Indeed, so terrible was the military’s behaviour that Algerian authors found it safer to write fiction about the war in order to tell readers the truth. One short story that actually went on sale in Algeria told of a lieutenant in the army who betrayed his comrades to the Islamists. His wife and children were brought to the scene by helicopter to find his officers had tied him to a tree with barbed wire. They were forced to watch as petrol was poured over the “traitor” and he was burned alive. Everyone knew the story was true.

So here we must turn to Mohamed Mediène, who was head of Algeria’s secret service for all those dark years, known – and referred to in the press – as one of the “eradicateurs”. He finally turned against Bouteflika when the latter (at great personal “sacrifice”, according to his flunkies) gained a fourth term in 2014. And then, last September, Mediène met his comeuppance. He was suddenly “retired” from service, apparently at the instigation of the defence minister and several leading generals who wanted to “clean up” the army.

To the shock of Algerians, “Toufik”, as he is known, suddenly appeared in the Algerian press – in sunglasses, I might add – to complain about the “unjust” jail sentence passed on his former chum General Abdelkader Ait Ourabi, who was head of “counter-terrorism”, the Algerian chaps who “dealt” with the civil war insurgents in so efficient a manner. Ourabi’s imprisonment was for “destruction of military records” and “disobeying military orders”. Mediène said that his subordinate had operated with “passion” – we can imagine what that means – and complied with his duties as an officer.
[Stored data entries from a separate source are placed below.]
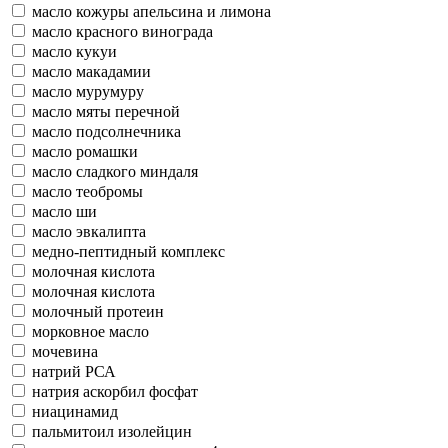
масло кожуры апельсина и лимона
масло красного винограда
масло кукуи
масло макадамии
масло мурумуру
масло мяты перечной
масло подсолнечника
масло ромашки
масло сладкого миндаля
масло теобромы
масло ши
масло эвкалипта
медно-пептидный комплекс
молочная кислота
молочная кислота
молочный протеин
морковное масло
мочевина
натрий РСА
натрия аскорбил фосфат
ниацинамид
пальмитоил изолейцин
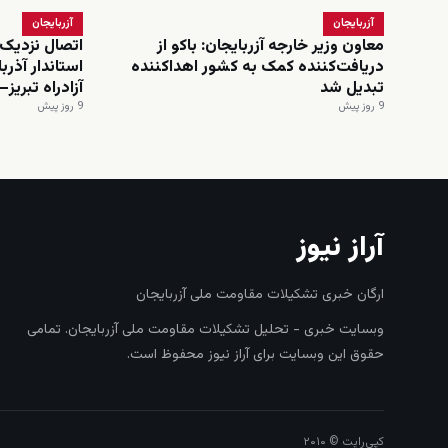
آزربایجان
آزربایجان
معاون وزیر خارجه آزربایجان: باکو از
اتصال نزدیک‌
دریافت‌کننده کمک به کشور اهداکننده
استاندار آذرب
تبدیل شد
آزادراه تبریز–
9 روز پیش
9 روز پیش
آراز نیوز
ارگان خبری تشکیلات مقاومت ملی آزربایجان
وبسایت خبری - تحلیل تشکیلات مقاومت ملی آزربایجان. تمامی
حقوق این وبسایت برای آراز نیوز محفوظ است.
کپی‌رایت © ۲۰۱۰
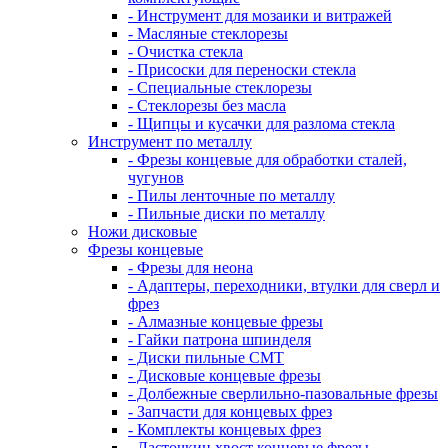
- Инструмент для мозаики и витражей
- Масляные стеклорезы
- Очистка стекла
- Присоски для переноски стекла
- Специальные стеклорезы
- Стеклорезы без масла
- Щипцы и кусачки для разлома стекла
Инструмент по металлу
- Фрезы концевые для обработки сталей,
чугунов
- Пилы ленточные по металлу
- Пильные диски по металлу
Ножи дисковые
Фрезы концевые
- Фрезы для неона
- Адаптеры, переходники, втулки для сверл и
фрез
- Алмазные концевые фрезы
- Гайки патрона шпинделя
- Диски пильные CMT
- Дисковые концевые фрезы
- Долбежные сверлильно-пазовальные фрезы
- Запчасти для концевых фрез
- Комплекты концевых фрез
- Ласточкин хвост концевые фрезы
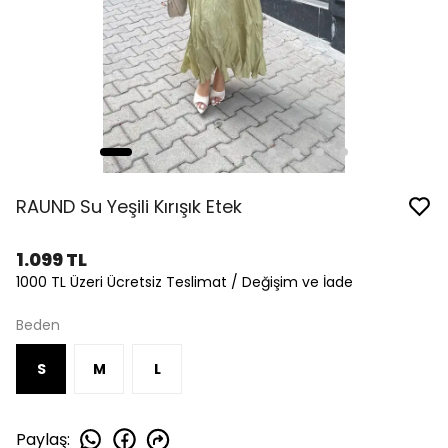
RAUND Su Yeşili Kırışık Etek
1.099 TL
1000 TL Üzeri Ücretsiz Teslimat / Değişim ve İade
Beden
S
M
L
Paylaş
:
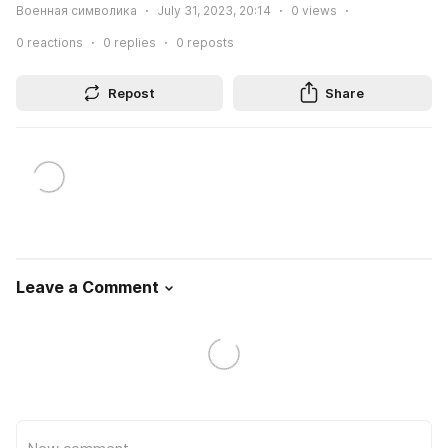
Военная символика
July 31, 2023, 20:14
0
views
0
reactions
0
replies
0
reposts
Repost
Share
Leave a Comment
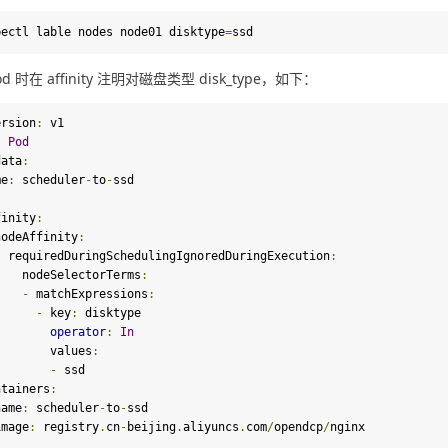
bectl lable nodes node01 disktype
=
ssd
d 时在 affinity 注明对磁盘类型 disk_type，如下：
ersion
:
 v1

:
Pod
data
:
me
:
 scheduler
-
to
-
:
ffinity
:
   nodeAffinity
:
      requiredDuringSchedulingIgnoredDuringExecution
:
        nodeSelectorTerms
:
-
 matchExpressions
:
-
 key
:
 disktype

operator
:
In
            values
:
-
 ssd

ontainers
:
name
:
 scheduler
-
to
-
ssd

   image
:
 registry
.
cn
-
beijing
.
aliyuncs
.
com
/
opendcp
/
nginx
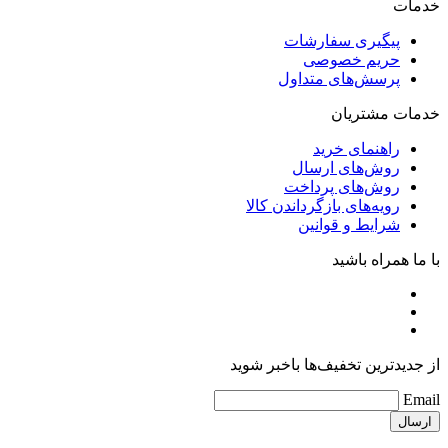
خدمات
پیگیری سفارشات
حریم خصوصی
پرسش‌های متداول
خدمات مشتریان
راهنمای خرید
روش‌های ارسال
روش‌های پرداخت
رویه‌های بازگرداندن کالا
شرایط و قوانین
با ما همراه باشید
از جدیدترین تخفیف‌ها باخبر شوید
Email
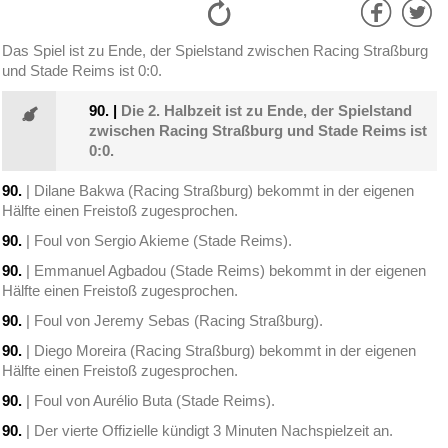
Das Spiel ist zu Ende, der Spielstand zwischen Racing Straßburg
und Stade Reims ist 0:0.
90.
|
Die 2. Halbzeit ist zu Ende, der Spielstand
zwischen Racing Straßburg und Stade Reims ist
0:0.
90.
| Dilane Bakwa (Racing Straßburg) bekommt in der eigenen
Hälfte einen Freistoß zugesprochen.
90.
| Foul von Sergio Akieme (Stade Reims).
90.
| Emmanuel Agbadou (Stade Reims) bekommt in der eigenen
Hälfte einen Freistoß zugesprochen.
90.
| Foul von Jeremy Sebas (Racing Straßburg).
90.
| Diego Moreira (Racing Straßburg) bekommt in der eigenen
Hälfte einen Freistoß zugesprochen.
90.
| Foul von Aurélio Buta (Stade Reims).
90.
| Der vierte Offizielle kündigt 3 Minuten Nachspielzeit an.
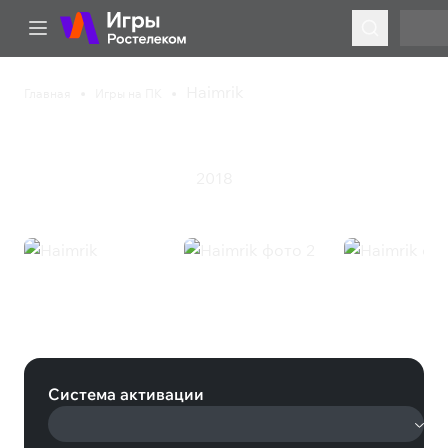
Haimrik
Главная
Игры на ПК
Haimrik
2018
Инди
Приключения
Экшен
Haimrik (Steam)
Система активации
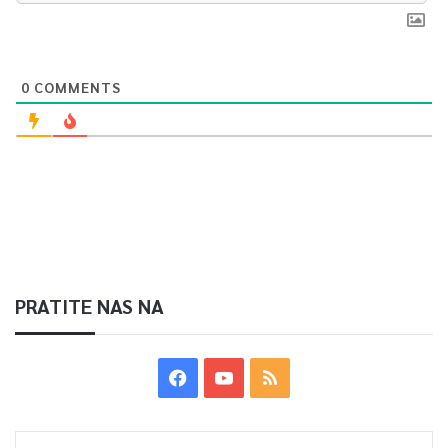
0
COMMENTS
PRATITE NAS NA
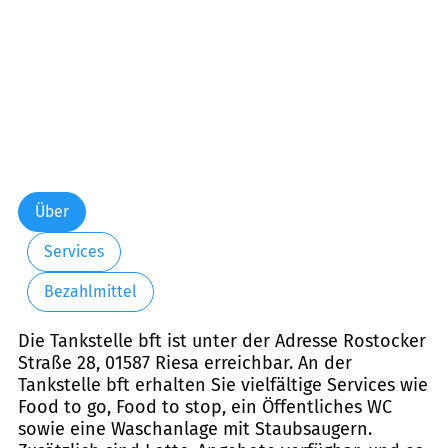
Über
Services
Bezahlmittel
Die Tankstelle bft ist unter der Adresse Rostocker
Straße 28, 01587 Riesa erreichbar. An der
Tankstelle bft erhalten Sie vielfältige Services wie
Food to go, Food to stop, ein Öffentliches WC
sowie eine Waschanlage mit Staubsaugern.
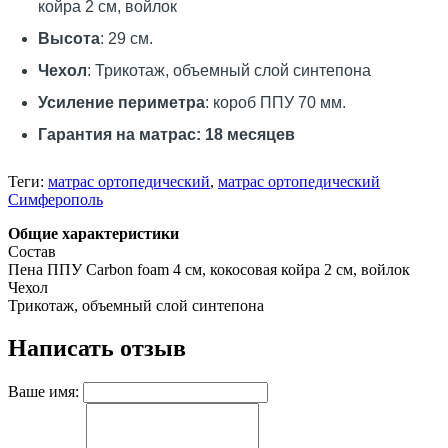
койра 2 см, войлок
Высота
: 29 см.
Чехол
: Трикотаж, объемный слой синтепона
Усиление периметра
: короб ППУ 70 мм.
Гарантия на матрас: 18 месяцев
Теги:
матрас ортопедический
,
матрас ортопедический
Симферополь
Общие характеристики
Состав
Пена ППУ Carbon foam 4 см, кокосовая койра 2 см, войлок
Чехол
Трикотаж, объемный слой синтепона
Написать отзыв
Ваше имя:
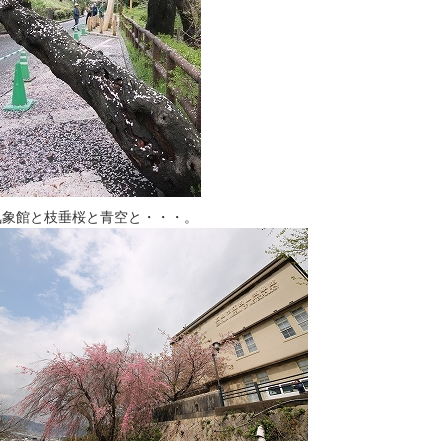
気象館と枝垂桜と青空と・・・。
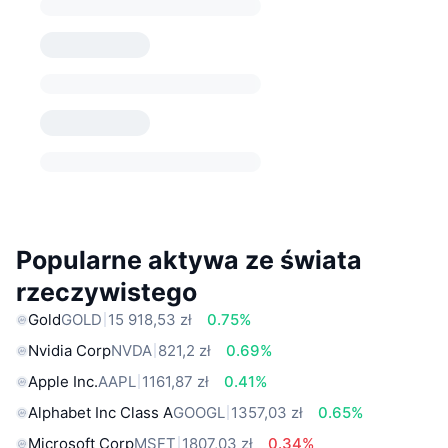
Popularne aktywa ze świata
rzeczywistego
Gold
GOLD
15 918,53 zł
0.75%
Nvidia Corp
NVDA
821,2 zł
0.69%
Apple Inc.
AAPL
1161,87 zł
0.41%
Alphabet Inc Class A
GOOGL
1357,03 zł
0.65%
Microsoft Corp
MSFT
1807,03 zł
0.34%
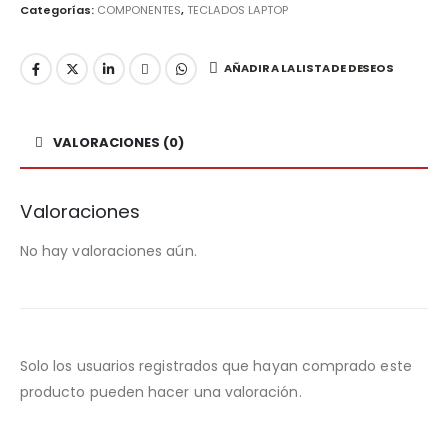
Categorías:
COMPONENTES
,
TECLADOS LAPTOP
AÑADIR A LA LISTA DE DESEOS
VALORACIONES (0)
Valoraciones
No hay valoraciones aún.
Solo los usuarios registrados que hayan comprado este
producto pueden hacer una valoración.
The whole affair prompted two questions. The first was obvious: just what was in those military records? The second – more opaque – was just how deep do the army’s roots lie in the body politic of Algeria, a country that was always controlled by the military? Is Bouteflika being edged out at the wish of Army veterans who are clipping his wings while ensuring that they have no trouble with the Berber people? Or – more likely if I read local journalist Nicholas Noe correctly – is the military “tearing itself apart”?

Crashing oil prices – and 60 per cent of Algeria’s budget is dependent on oil and gas – is not going to endear the “coffin president” to his people. Ten million Algrians live on the poverty line. And with Isis-thronged Libya, Niger and Mali as neighbours, a firm but new military hand may be in the offing. The French will be there to sell more weapons. And the Americans would of course welcome more allies in the “global war on terror”.